The procedure is as described in Example 2, but the drum is ^{heated to 70 °} C. After 3 hours

The mixture has a tamped density of 1.05 g / cm ³ . The further processing takes place as in example 2. The

In this case, dispersion is already complete after 40 hours.
II The measurement results are shown in Table 1.

Ö Comparative experiment 1

!?; 1000 parts of a gamma iron (III) oxide corresponding to that used in Example 1 with a tamped density

iii of 0.60 g / cm ³ are directly j-em according to Example 2 with 250 parts of the appropriate binder and the others

■ Dispersed additives.

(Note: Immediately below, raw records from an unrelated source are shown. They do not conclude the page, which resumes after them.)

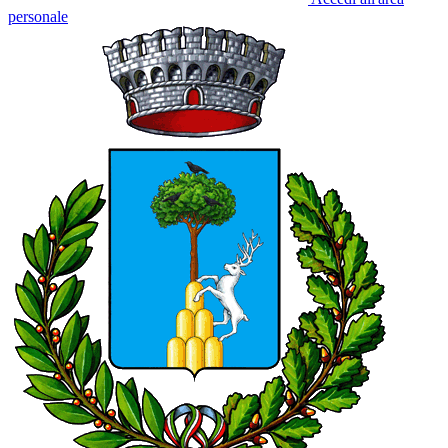
personale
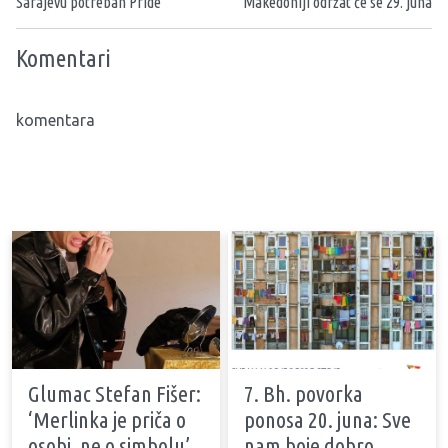
Sarajevu potreban Pride
Makedoniji održat će se 29. juna
Komentari
komentara
Glumac Stefan Fišer:
7. Bh. povorka
‘Merlinka je priča o
ponosa 20. juna: Sve
osobi, ne o simbolu’
nam boje dobro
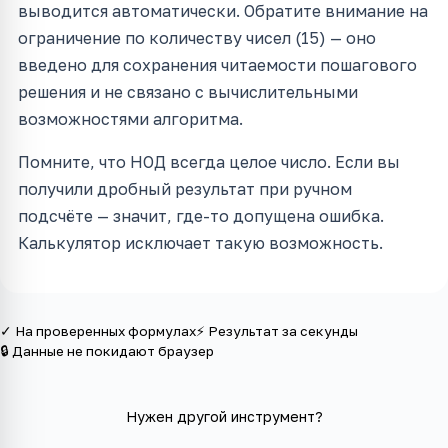
выводится автоматически. Обратите внимание на
ограничение по количеству чисел (15) — оно
введено для сохранения читаемости пошагового
решения и не связано с вычислительными
возможностями алгоритма.
Помните, что НОД всегда целое число. Если вы
получили дробный результат при ручном
подсчёте — значит, где-то допущена ошибка.
Калькулятор исключает такую возможность.
✓ На проверенных формулах
⚡ Результат за секунды
🔒 Данные не покидают браузер
Нужен другой инструмент?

After a dispersion time of 80 hours, the dispersion can be prepared according to Example 1

; ' are further processed.

The measurement results are shown in Table 1.

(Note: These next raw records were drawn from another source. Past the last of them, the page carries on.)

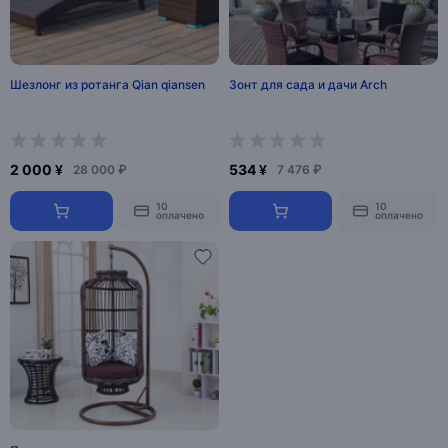
Шезлонг из ротанга Qian qiansen
Зонт для сада и дачи Arch
2 000 ¥
534 ¥
28 000 ₽
7 476 ₽
10
10
оплачено
оплачено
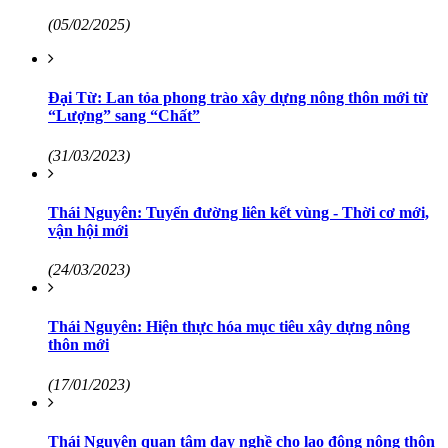
(05/02/2025)
Đại Từ: Lan tỏa phong trào xây dựng nông thôn mới từ
“Lượng” sang “Chất”
(31/03/2023)
Thái Nguyên: Tuyến đường liên kết vùng - Thời cơ mới,
vận hội mới
(24/03/2023)
Thái Nguyên: Hiện thực hóa mục tiêu xây dựng nông
thôn mới
(17/01/2023)
Thái Nguyên quan tâm dạy nghề cho lao động nông thôn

Φ Comparative experiment 2

} - '■: The procedure is as in Comparative Experiment 1, but the iron oxide is before the dispersion between two

;, t; 55 rotating steel rollers, which are pneumatically compressed with a pressure of 1.6 bar, from the

ii Stampfdichto 0.60 g / ^cm3 compressed to 0.96 g / cm ^3. For sufficient dispersion there were 72

& Hours needed.

j.: | The measurement results are given in Table I.

f {? bo comparative experiment 3

■ ^: 1000 parts of the Gamrna iron (III) oxide according to Example 1 are mixed with 250 parts of the same binder

mixed and compacted ^{to a bulk density of 0.75 g / cm 3} by means of the rotating steel rollers according to comparative experiment 2. Further processing takes place according to Example 2 after a dispersion time of 15 hours.
65 The measurement results are shown in Table I.

Table 1 Disp./cil Siumpfdicliic Hc Mr Kl Ko BR Hours. [g / cm '] [kA / m | [niT] [dB] [dB] [dB] 60 0.88 26.4 125 41.5 52.0 64.2 example 1 48 0.96 26.2 130 41.7 52.5 64.0 Example 2 40 ! .05 26.0 135 4 3.0 53.0 64.2 Example 3 80 0.60 26.6 108 35.0 52.5 64.2 See vers. 1 72 0.96 26.2 118 39.0 51.0 64.0 Compare verse 2 15th 0.75 26.0 115 38.5 50.5 63.2 See verse 3

Claims (1)

Claim: Process for the production of magnetogram carriers, consisting of a carrier material and a applied and then solidified dispersion layer, in a first stage a solvent-free mixture of magnetic iron oxide, binder and additives is produced, which then in a second stage with solvents, other dissolved binders and additives offset, in the form of a thin even layer with simultaneous magnetic alignment the needle-shaped particles are applied to a carrier material and by evaporation of the solvent is solidified, characterized in that the solvent-free mixing of the magnetic ίο iron oxide with a proportion of 15 to 100% of the amount of the polymer intended for the magnetic layer Binder in conventional containers suitable for mixing solids for 2 to 24 hours Turning takes place at a temperature below the softening point of said binder.